● Work request
Which lines of the records contain the string "point", with case counting? Pick out each one and copy it in full.

Data supplied: Begin

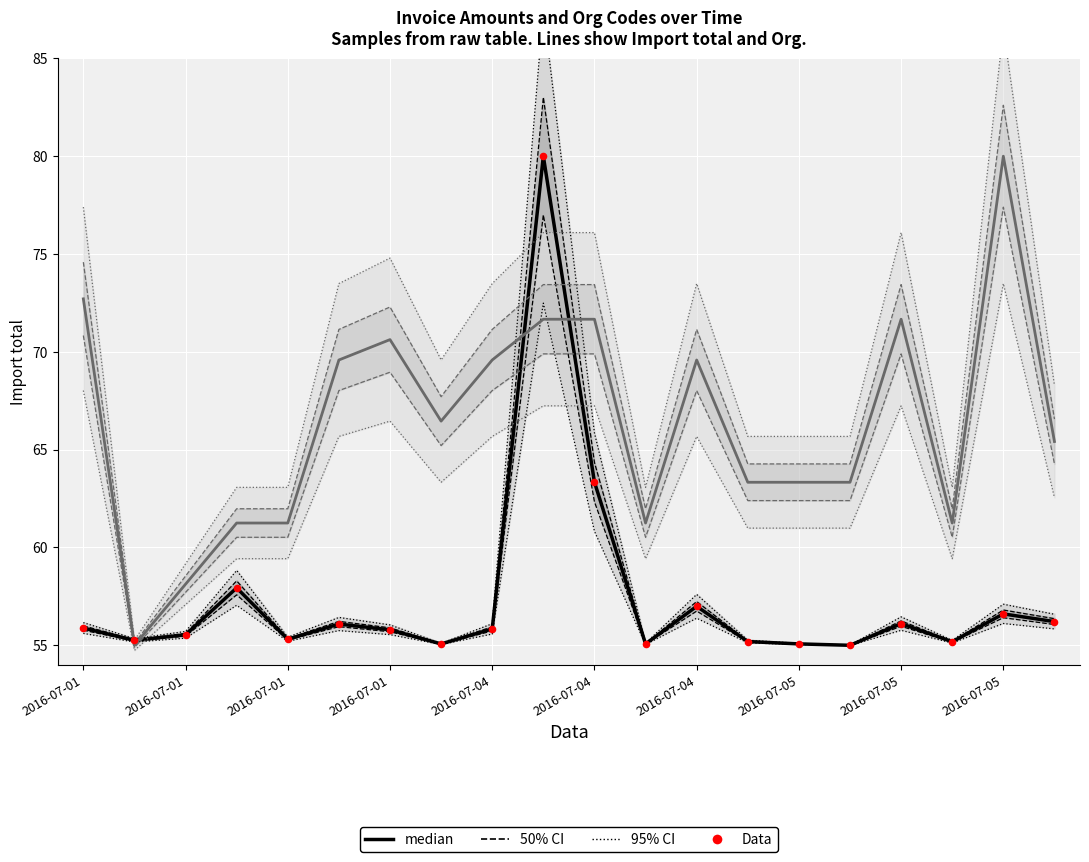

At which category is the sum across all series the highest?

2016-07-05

Data supplied: End
Data supplied: Begin

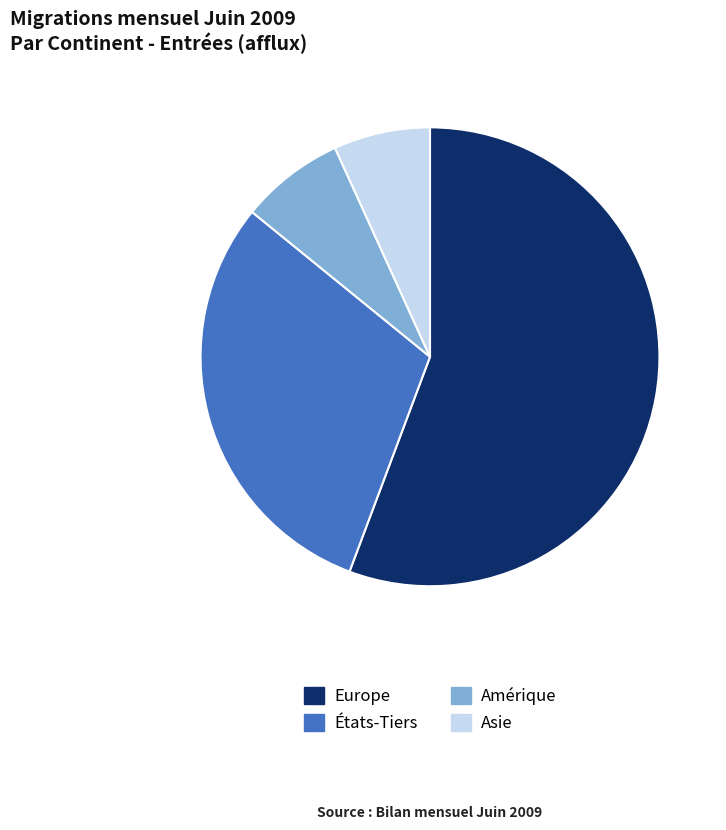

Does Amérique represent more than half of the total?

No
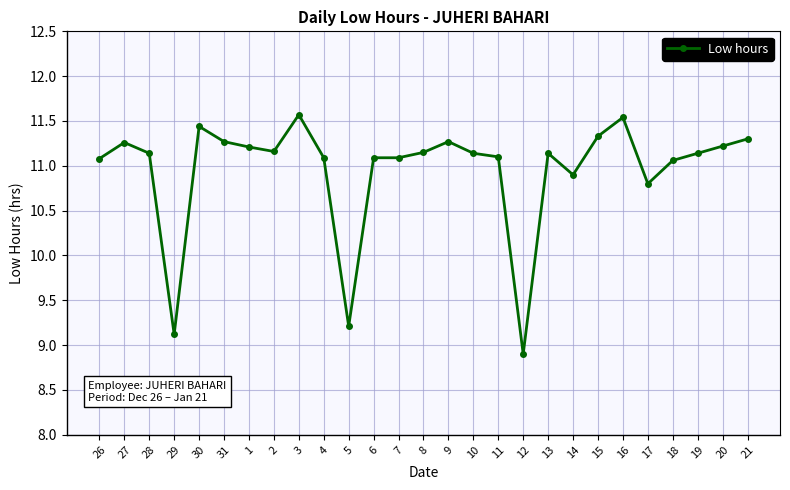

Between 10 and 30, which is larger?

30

Data supplied: End
Data supplied: Begin

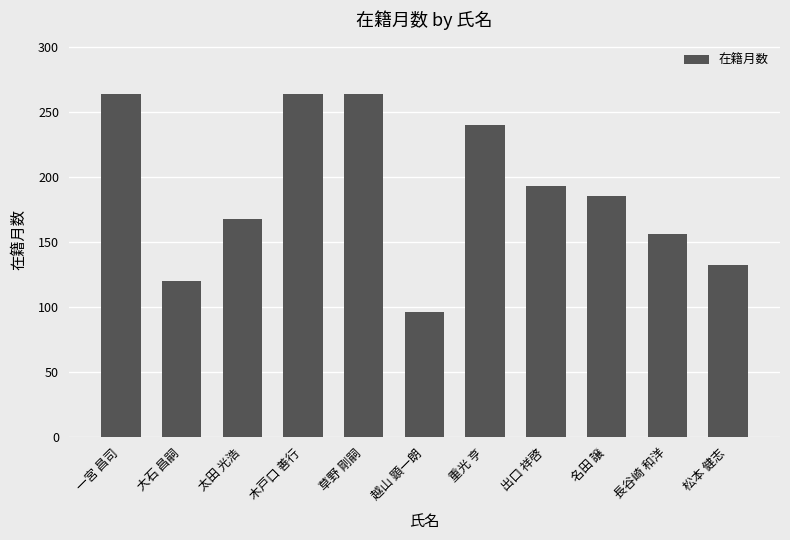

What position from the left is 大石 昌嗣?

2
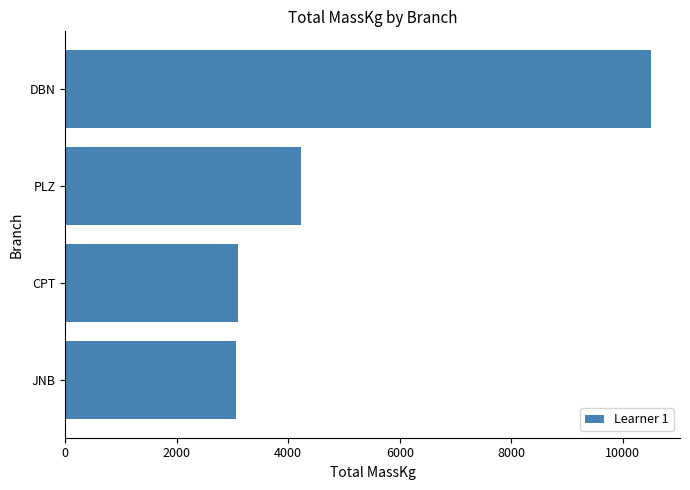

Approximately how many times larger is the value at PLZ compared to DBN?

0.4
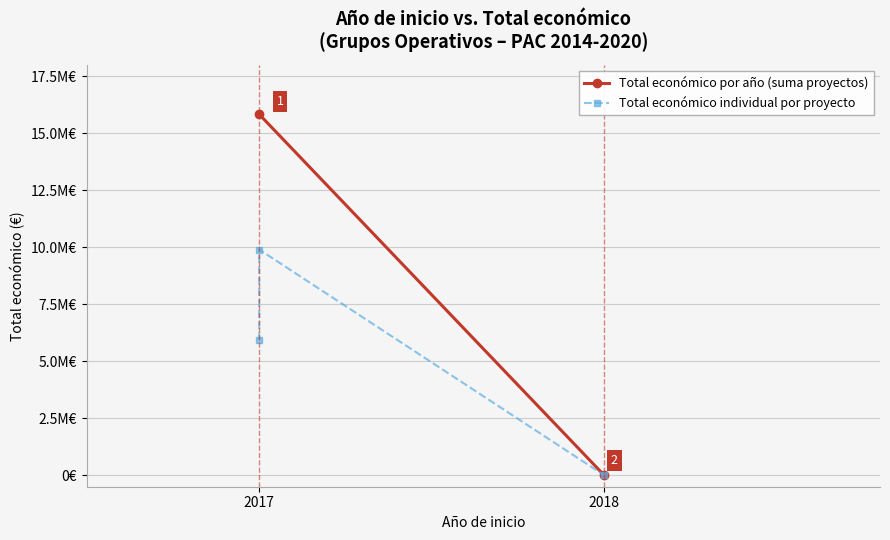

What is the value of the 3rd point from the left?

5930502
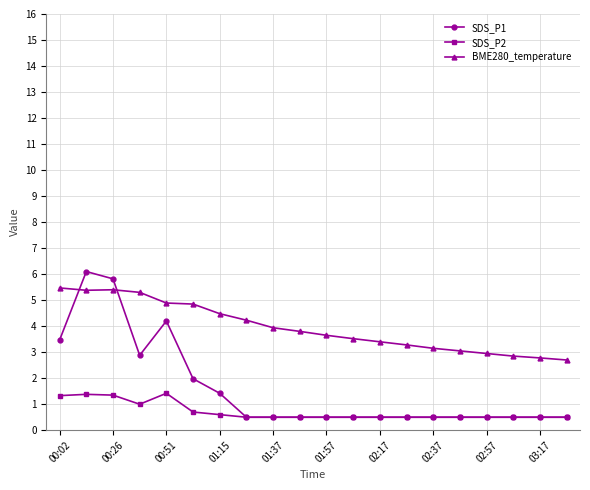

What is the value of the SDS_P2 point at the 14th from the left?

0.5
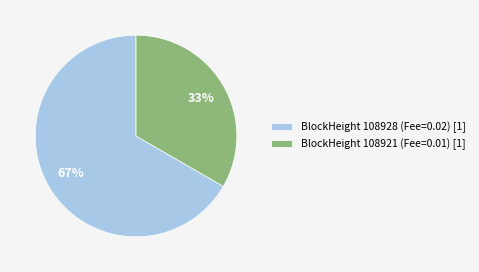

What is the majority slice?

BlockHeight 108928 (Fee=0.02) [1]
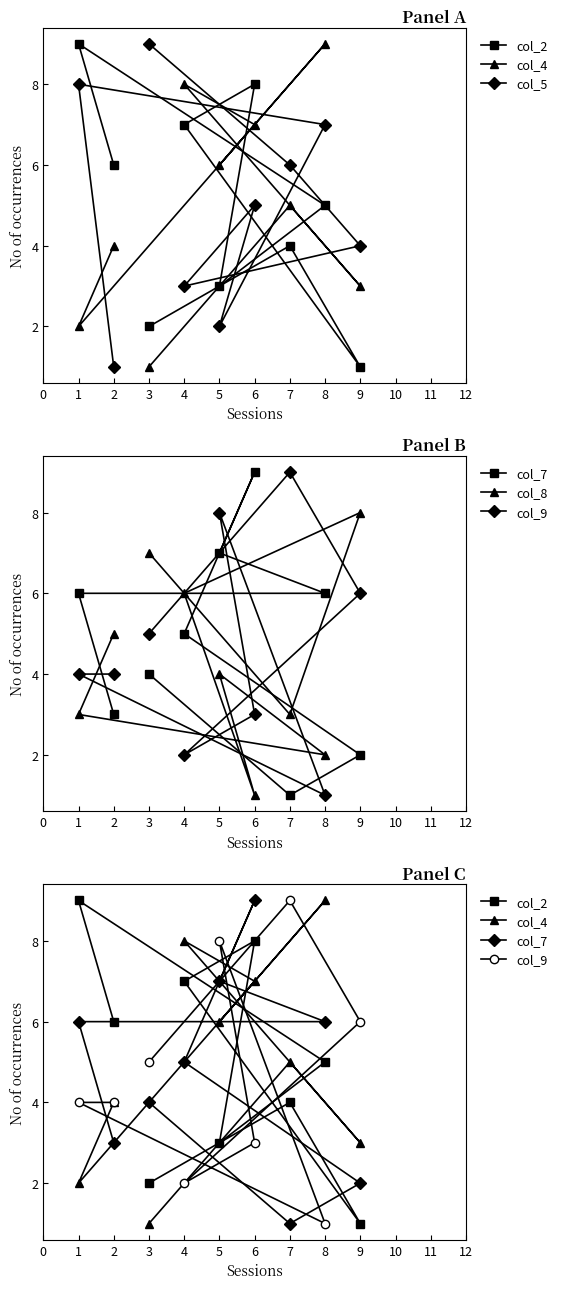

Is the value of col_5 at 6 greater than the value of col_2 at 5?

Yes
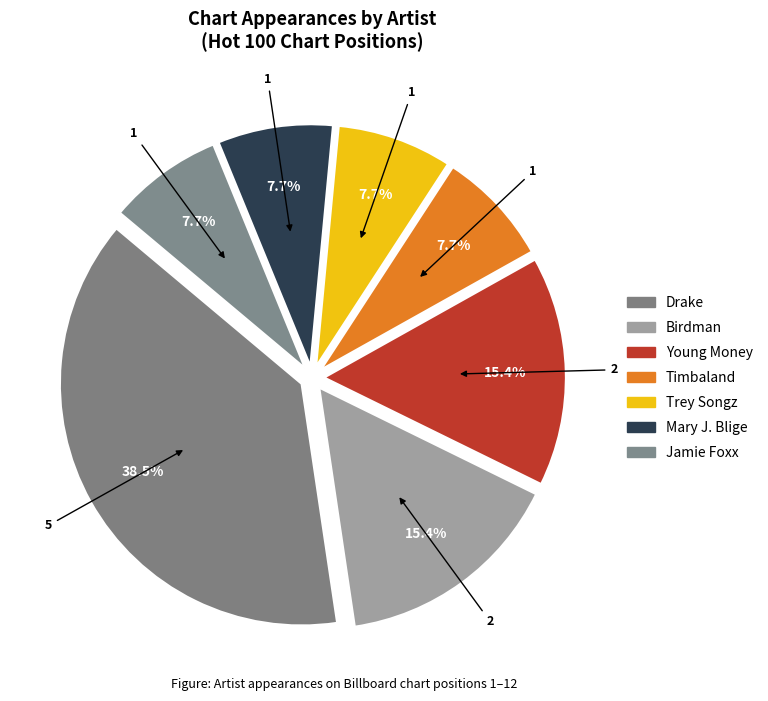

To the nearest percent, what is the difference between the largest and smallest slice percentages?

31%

Data supplied: End

● Reply
What is the value of the 3rd point from the left?
What is the value of the SDS_P2 point at the 14th from the left?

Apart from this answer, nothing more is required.